On Finno-Ugric languages
The Mari language, discussed in yesterday’s posting, is one of the Finno-Ugric languages, spoken in parts of Scandinavia and the Baltic region, Hungary, central Volga region and as far east as the eastern slopes of the Ural mountains. This family includes such better known languages as Finnish and Hungarian and such relatively little-known languages as Mordvin, Komi and Udmurt.
As the name suggests, the Finno-Ugric family consists of two major branches: Finnic languages and Ugric languages. The former branch includes Finnish, as well as Estonian, Saami, Komi, Mordvin, Udmurt, Mari and several other smaller languages such as Karelian, Votic, Veps and Livonian. The Ugric branch includes Hungarian and its closest relatives: Khanty and Mansi languages spoken… on the eastern slopes of the Urals! How come Hungarian is spoken so far away from its closest linguistic relatives will be the topic of tomorrow’s posting, but here we’ll briefly discuss other Finno-Ugric languages.
First of all, as is the case for other language families as well, Finno-Ugric languages share basic vocabularies and certain underlying grammatical patterns. For example, a typical Finno-Ugric language has agglutinative morphology, meaning words are composed of several morphemes which attach to each other loosely, without many changes happening at the juncture of morphemes. Each morpheme in an agglutinative language carries its own meaning, so a typical Finno-Ugric verb will consist of (in addition to the root) separate morphemes encoding tense, aspect, agreement; similarly, a noun will have separate morphemes for number and case.
Speaking of case, Finno-Ugric languages have a relatively rich system of cases with as many as 9-10 cases to encode spatial relationships (which we encode by prepositions in English). For example, in Hungarian the inessive case suffix -ban means ‘in’, the illative case suffix -ba means ‘into’ and the elative case suffix -ból meaning ‘out of’. Other spatial cases in Hungarian include the superessive -n meaning ‘on’, sublative -ra meaning ‘onto’, ablative -tól meaning ‘from’ and others.

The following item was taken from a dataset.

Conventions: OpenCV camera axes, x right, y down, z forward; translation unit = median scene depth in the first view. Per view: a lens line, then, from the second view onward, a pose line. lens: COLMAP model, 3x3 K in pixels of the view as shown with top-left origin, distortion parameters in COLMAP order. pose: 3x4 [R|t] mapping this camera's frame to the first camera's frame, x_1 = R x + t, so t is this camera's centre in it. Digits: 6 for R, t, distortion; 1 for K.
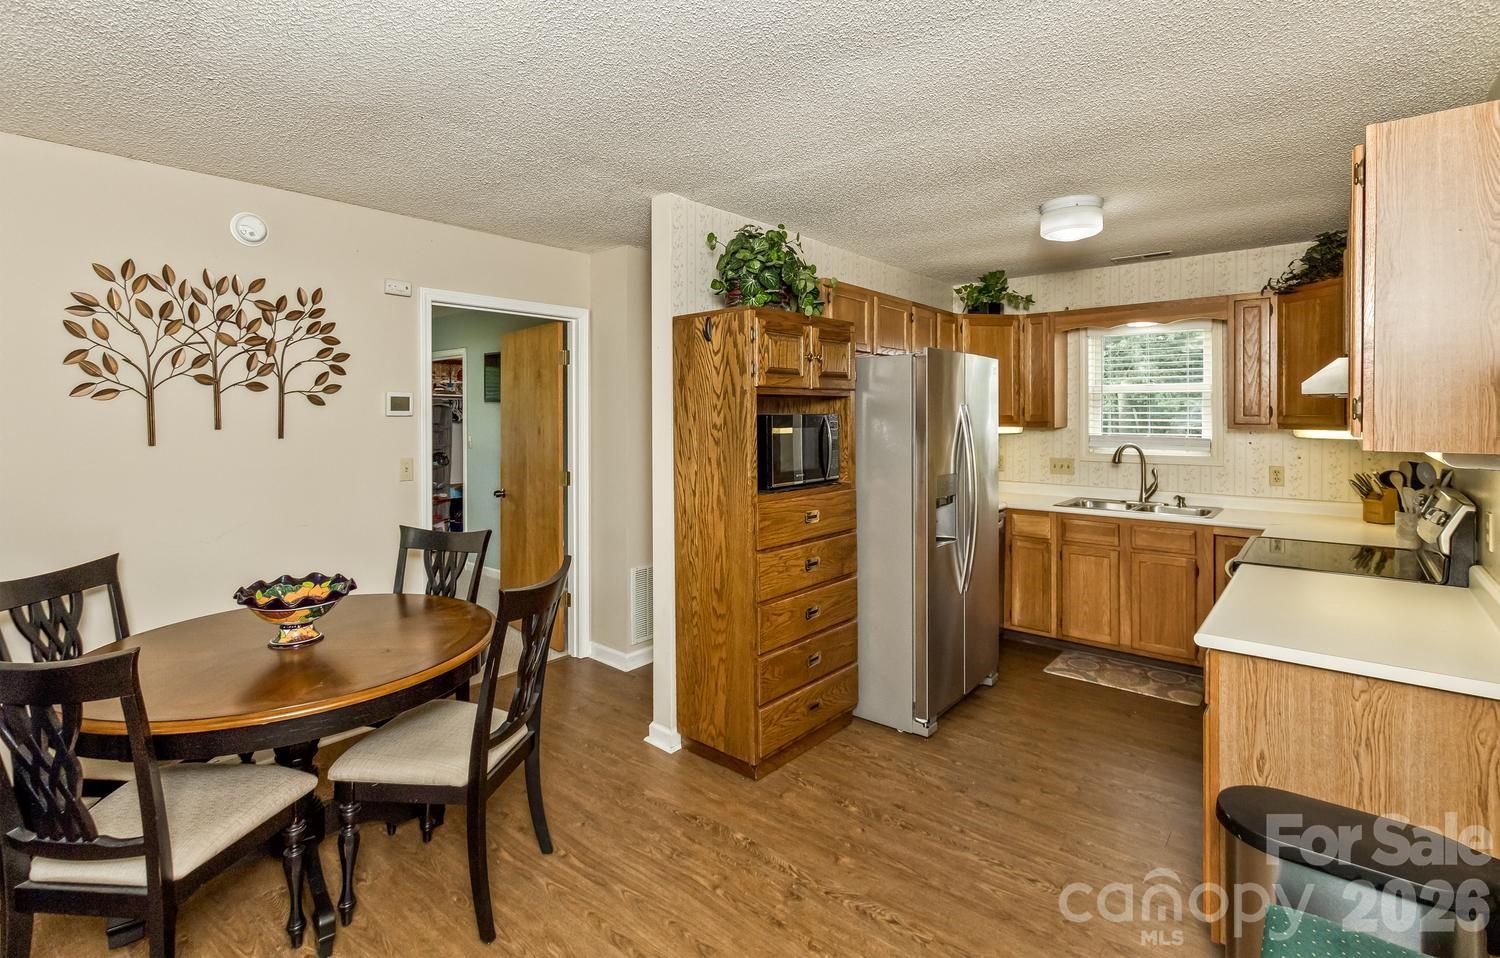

Another commonality among Finno-Ugric languages is the lack of grammatical gender, even in their pronouns. As a result, the same pronoun is used for ‘he’ and ‘she’: hän in Finnish, tämä in Votic (an endangered language spoken by only about a dozen speakers in northwestern Russia), tema in Estonian, ő in Hungarian.

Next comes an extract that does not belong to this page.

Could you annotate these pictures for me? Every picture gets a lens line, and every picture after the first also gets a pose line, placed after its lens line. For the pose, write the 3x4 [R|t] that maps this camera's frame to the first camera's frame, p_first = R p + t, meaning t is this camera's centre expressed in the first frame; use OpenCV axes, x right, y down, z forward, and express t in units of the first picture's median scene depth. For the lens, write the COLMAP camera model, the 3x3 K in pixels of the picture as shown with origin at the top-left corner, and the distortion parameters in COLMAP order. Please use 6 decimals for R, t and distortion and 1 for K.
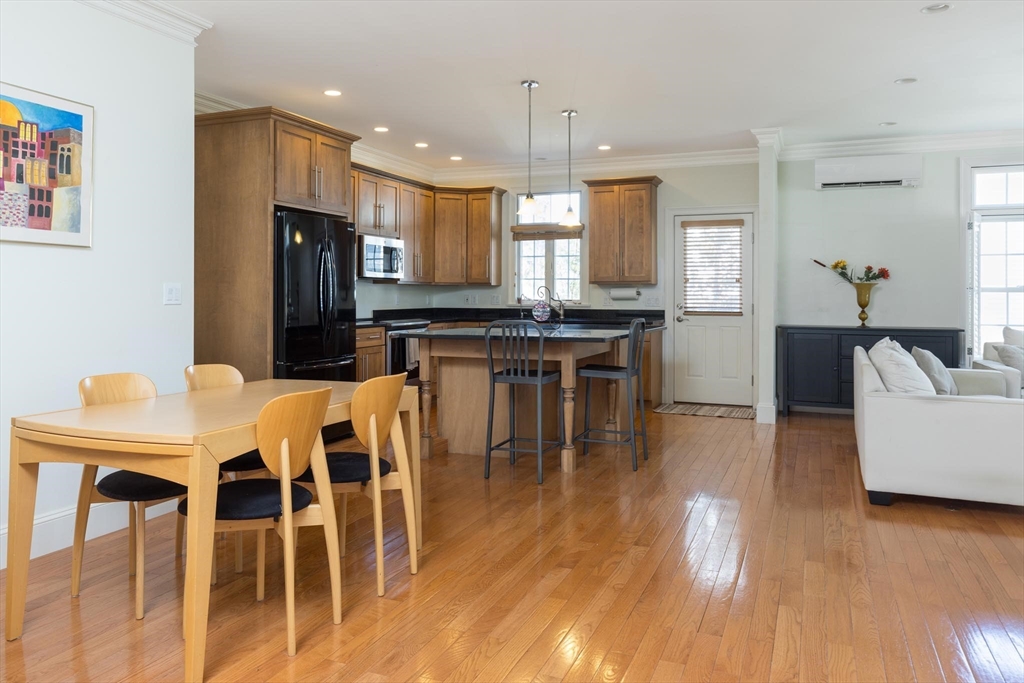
lens RADIAL K [[721.4, 0, 525.8], [0, 721.4, 293.2], [0, 0, 1]] dist [-0.003687, -0.002113]
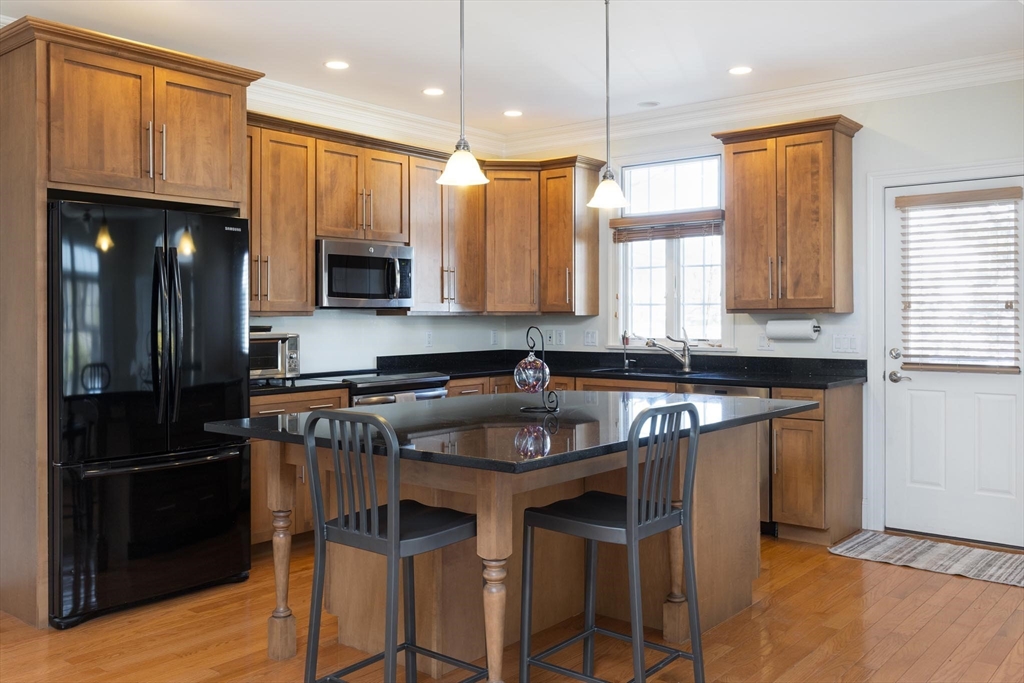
lens RADIAL K [[890.0, 0, 513.1], [0, 890.0, 319.9], [0, 0, 1]] dist [0.003965, 0.001269]
pose [[0.954510, -0.004195, -0.298150, 0.143553], [0.006098, 0.999967, 0.005454, -0.012913], [0.298117, -0.007024, 0.954504, 0.281994]]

Finally, a prototypical Finno-Ugric language also has the so-called vowel harmony phenomenon whereby vowels assimilate to each other across intervening consonants. In particular, vowels in suffixes in languages like Finnish and Hungarian harmonize to be back or front depending on the vowel of the root (the front-back feature of the vowel refers to the position of the tongue on the horizontal axis; for example, /i/ in feel is a front vowel and /u/ in fool is a back vowel). Take, for example, the elative case suffix in Finnish (recall from above that elative case means ‘out of’). It can be pronounced in one of two ways: either with the [æ] sound (this is the sound in the English word cat, but it is spelled as ä in Finnish) or [a] depending on the vowel of the root. For instance, when added to the adjective ‘stupid’ the case suffix is pronounced with the front vowel ä because the vowels in the adjective root are themselves front vowels: y (pronounced like /i/ but with the lips rounded) and ä. Hence, the resulting word is tyhmä-stä ‘stupid’. But when the same suffix is attached to a word with back vowels, such as the word ‘naughty’, the suffix is pronounced with a back vowel too: tuhma-sta ‘naughty’.

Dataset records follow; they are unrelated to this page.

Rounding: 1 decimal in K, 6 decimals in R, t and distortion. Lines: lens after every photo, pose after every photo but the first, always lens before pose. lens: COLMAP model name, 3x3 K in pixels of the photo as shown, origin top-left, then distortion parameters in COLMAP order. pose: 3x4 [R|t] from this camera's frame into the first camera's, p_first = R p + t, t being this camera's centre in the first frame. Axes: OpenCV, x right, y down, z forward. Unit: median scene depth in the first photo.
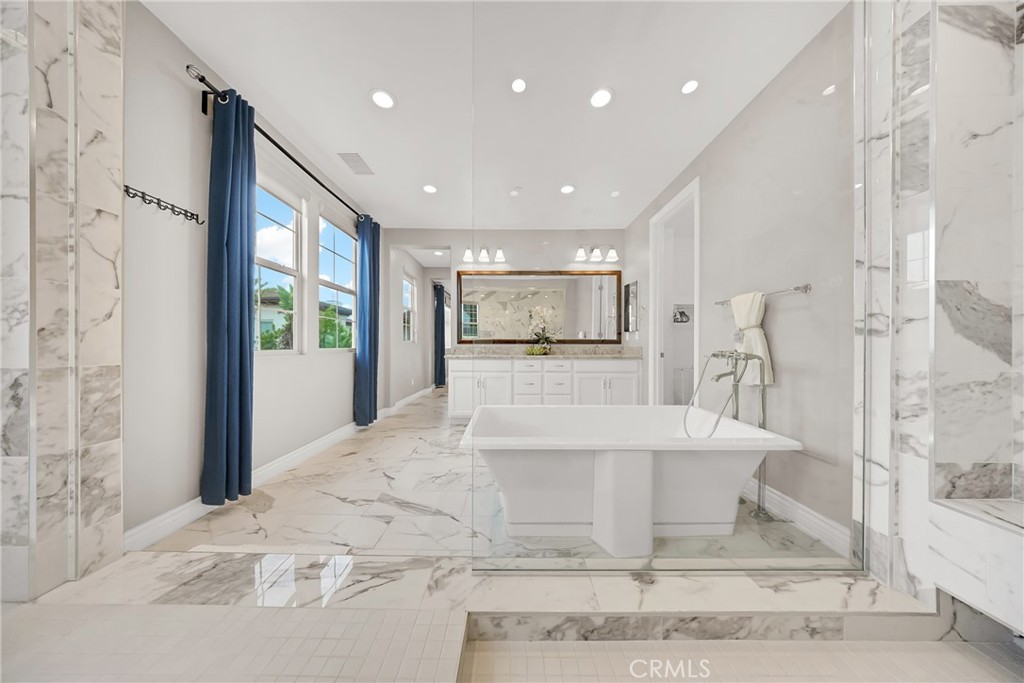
lens RADIAL K [[299.1, 0, 520.3], [0, 299.1, 348.3], [0, 0, 1]] dist [-0.000562, -0.000156]
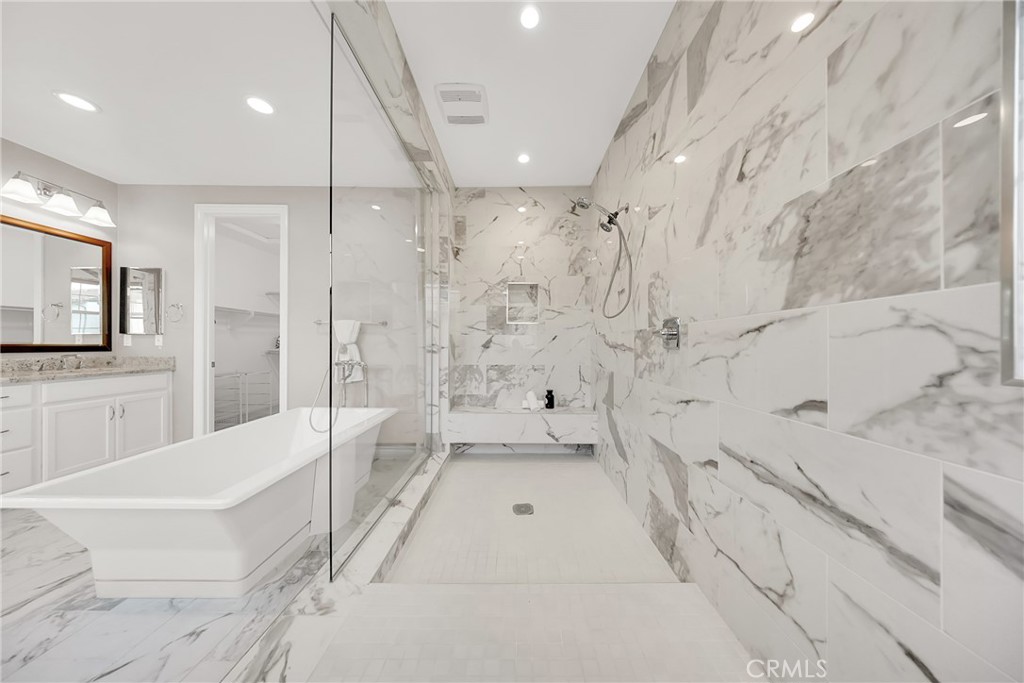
lens RADIAL K [[299.1, 0, 509.9], [0, 299.1, 342.8], [0, 0, 1]] dist [-0.000562, -0.000156]
pose [[0.025223, 0.005520, 0.999667, -0.795220], [0.000700, 0.999984, -0.005539, -0.073815], [-0.999682, 0.000839, 0.025219, 0.203761]]
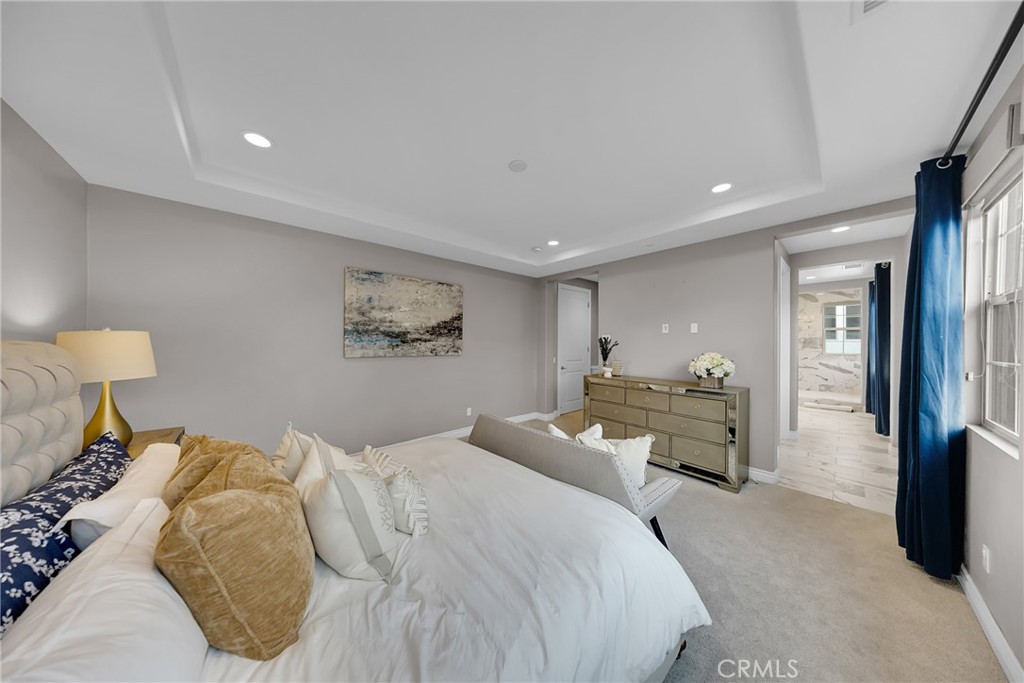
lens RADIAL K [[299.1, 0, 510.0], [0, 299.1, 340.5], [0, 0, 1]] dist [-0.000562, -0.000156]
pose [[-0.643791, 0.010757, 0.765126, -0.919749], [0.004072, 0.999935, -0.010632, -0.215243], [-0.765191, -0.003729, -0.643793, 5.852651]]
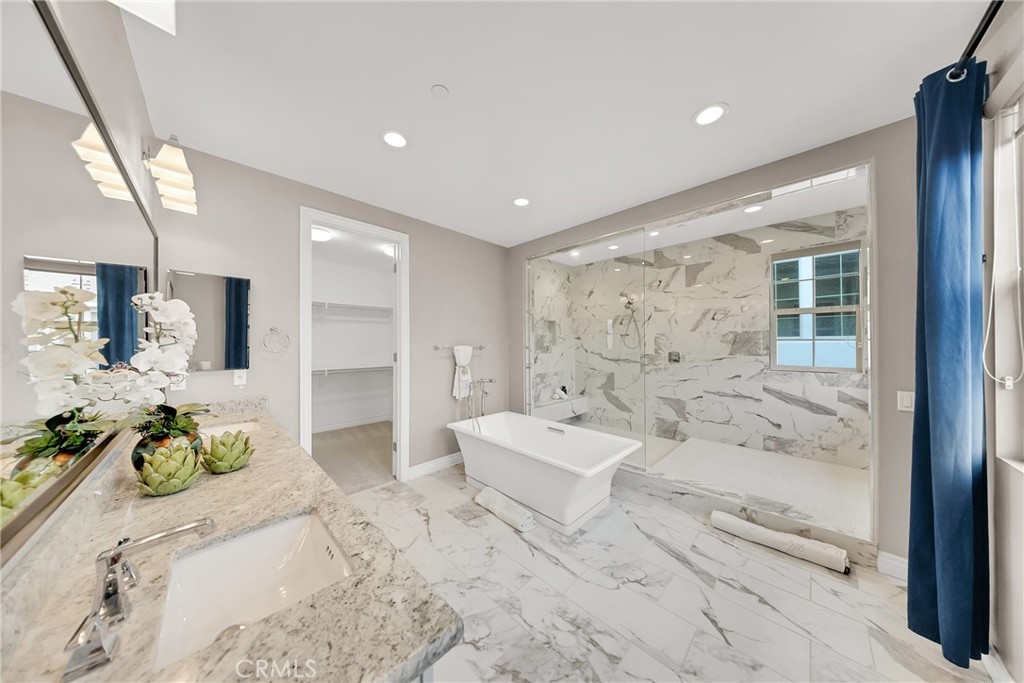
lens RADIAL K [[299.1, 0, 507.2], [0, 299.1, 341.4], [0, 0, 1]] dist [-0.000562, -0.000156]
pose [[-0.674706, 0.008695, 0.738035, -0.806561], [0.010019, 0.999946, -0.002621, -0.234284], [-0.738018, 0.005626, -0.674757, 2.293207]]
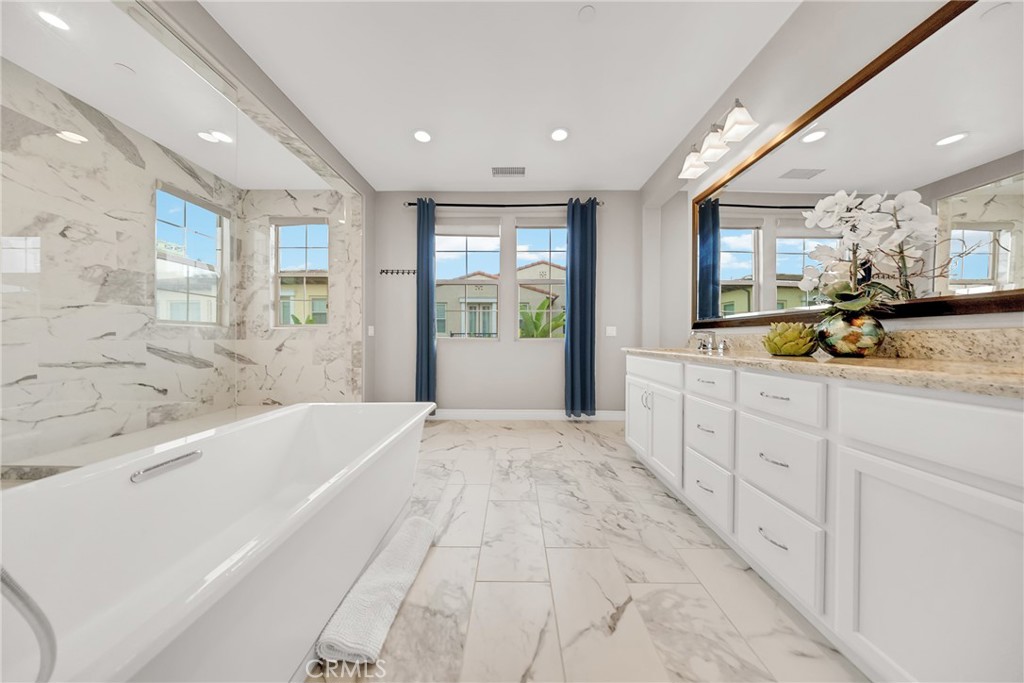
lens RADIAL K [[299.1, 0, 512.5], [0, 299.1, 343.3], [0, 0, 1]] dist [-0.000562, -0.000156]
pose [[-0.039948, 0.011209, -0.999139, 0.905721], [-0.011832, 0.999862, 0.011690, 0.016034], [0.999132, 0.012289, -0.039810, 1.651651]]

This commonality of Finno-Ugric languages leads to join programs and projects for speakers of Finno-Ugric languages, across national and ethnic borders. For example, developers in Russia are going to create an online phrasebook that will include more than 1,000 most frequent words and word-combinations of everyday life for 11 Finno-Ugric languages. The list includes the Hungarian, Karelian, Komi, Mansi, Komi-Permyak, Mari, Moksha, Erzya, Udmurt, Finnish, and Khanty languages, as well as two lingue francae: Russian and English. The initiator and customer of this project is the ministry of national policy of the Komi Republic (a subject of the Russian Federation). The resulting online phrasebook will be published under a free license that will allow all volunteers to use and develop it on their own thus allowing for the growth of the phrasebook, which will be ultimately available in three versions: on websites, a short version by the cell phones, and after downloading in off-line mode on the computer.
Another Finno-Ugric-specific program has been recently started by the Estonian Kindred People’s Programme awarding the Ilmapuu (World Tree) Prize for efforts aimed at preserving Finno-Ugric cultural identity. The first Ilmapuu Prize was awarded in 2010 to Tatiana Efimova, the head of the Society of Votian Culture for “supporting the self-awareness of the Votian people and contributing to the preservation of local customs”.